Mr Rowland claimed Mr Cardew was paid pounds 150,000 a year by Lonrho, and that he should have immediately protested about the Financial Times report because he was responsible for the good image of the company, but did not.

He added: 'I have nothing against Dieter Bock. But whatever he does he has to consider very carefully that obviously I would be making counter-moves. One thing I am not without is some sort of courage to fight.'

Giving an insight into moves to find a new chairman, Mr Rowland said Mr Bock himself had suggested Sir John Leahy at one stage. This would make it hard for him to object now, he said.

Sir John had said on the first occasion that he would only take the job if both chief executives agreed. Mr Rowland's view was that Rene Leclezio should be allowed to finish his contract as chairman but this is now about to expire.

Mr Rowland said of Mr Anderson: 'Cardew produced him and introduced him to Bock. Bock introduced him to Paul Harper and Stephen Walls, two of the outside directors, and spoke to John Leahy on the telephone. Then I asked to meet him, to put my stamp of approval.'

The near-two-hour meeting started to go sour when Mr Anderson told him his salary would be pounds 750,000 a year, half paid outside the UK, and that he was expecting options on 10 million Lonrho shares at the current market price.
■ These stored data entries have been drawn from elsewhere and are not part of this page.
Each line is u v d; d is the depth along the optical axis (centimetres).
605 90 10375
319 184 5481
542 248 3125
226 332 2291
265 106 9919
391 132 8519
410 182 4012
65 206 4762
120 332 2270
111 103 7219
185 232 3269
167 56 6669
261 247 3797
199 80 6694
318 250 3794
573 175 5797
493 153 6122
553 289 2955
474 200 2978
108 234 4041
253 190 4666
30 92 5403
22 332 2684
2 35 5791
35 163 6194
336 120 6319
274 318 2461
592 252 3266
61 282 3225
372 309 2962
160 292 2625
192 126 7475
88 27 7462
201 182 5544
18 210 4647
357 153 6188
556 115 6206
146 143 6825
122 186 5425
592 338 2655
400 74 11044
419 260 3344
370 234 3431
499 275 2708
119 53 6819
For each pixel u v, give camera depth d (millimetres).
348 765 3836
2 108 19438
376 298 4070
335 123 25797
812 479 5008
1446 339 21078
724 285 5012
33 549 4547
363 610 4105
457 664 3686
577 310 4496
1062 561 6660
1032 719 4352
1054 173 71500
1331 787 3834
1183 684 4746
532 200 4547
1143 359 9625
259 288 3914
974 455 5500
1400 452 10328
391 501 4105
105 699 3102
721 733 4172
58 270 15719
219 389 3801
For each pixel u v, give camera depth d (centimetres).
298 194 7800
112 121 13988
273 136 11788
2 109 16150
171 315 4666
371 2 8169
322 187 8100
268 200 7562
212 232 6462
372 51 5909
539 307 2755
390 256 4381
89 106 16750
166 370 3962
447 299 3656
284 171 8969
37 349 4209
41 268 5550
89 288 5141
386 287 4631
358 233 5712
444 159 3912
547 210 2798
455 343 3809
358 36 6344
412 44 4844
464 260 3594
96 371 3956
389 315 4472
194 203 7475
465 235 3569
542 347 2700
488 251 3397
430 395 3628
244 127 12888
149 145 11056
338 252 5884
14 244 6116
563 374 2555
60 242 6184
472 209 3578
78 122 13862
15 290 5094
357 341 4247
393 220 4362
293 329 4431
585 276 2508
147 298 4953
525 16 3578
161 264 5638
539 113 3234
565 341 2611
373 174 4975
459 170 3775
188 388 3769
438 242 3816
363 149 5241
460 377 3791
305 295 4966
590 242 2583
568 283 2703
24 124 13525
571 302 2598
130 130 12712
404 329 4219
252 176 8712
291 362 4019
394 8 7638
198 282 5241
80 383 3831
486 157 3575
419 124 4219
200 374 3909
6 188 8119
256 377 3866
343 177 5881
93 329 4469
Mr Rowland said he inquired about Mr Anderson's experience of Africa, which he found limited. He then told Mr Anderson: 'I can't see you are the right bloke for us because 95 per cent of our interest is in Africa.' Morgan Grenfell, Lonrho's advisers, also criticised the proposal, Mr Rowland said, because there was no point in having an executive chairman and two chief executives.

Mr Rowland confirmed that David Owen had been considered for chairman a year ago but that 'Bock and Owen didn't get on.'

And he rejected press suggestions that he had been introduced to Nelson Mandela by Mr Bock - he said he had his own good contacts - or that it was Mr Bock who had initiated the flotation of the Ashanti Goldfields subsidiary. This had been mooted 18 months before Mr Bock joined, he said.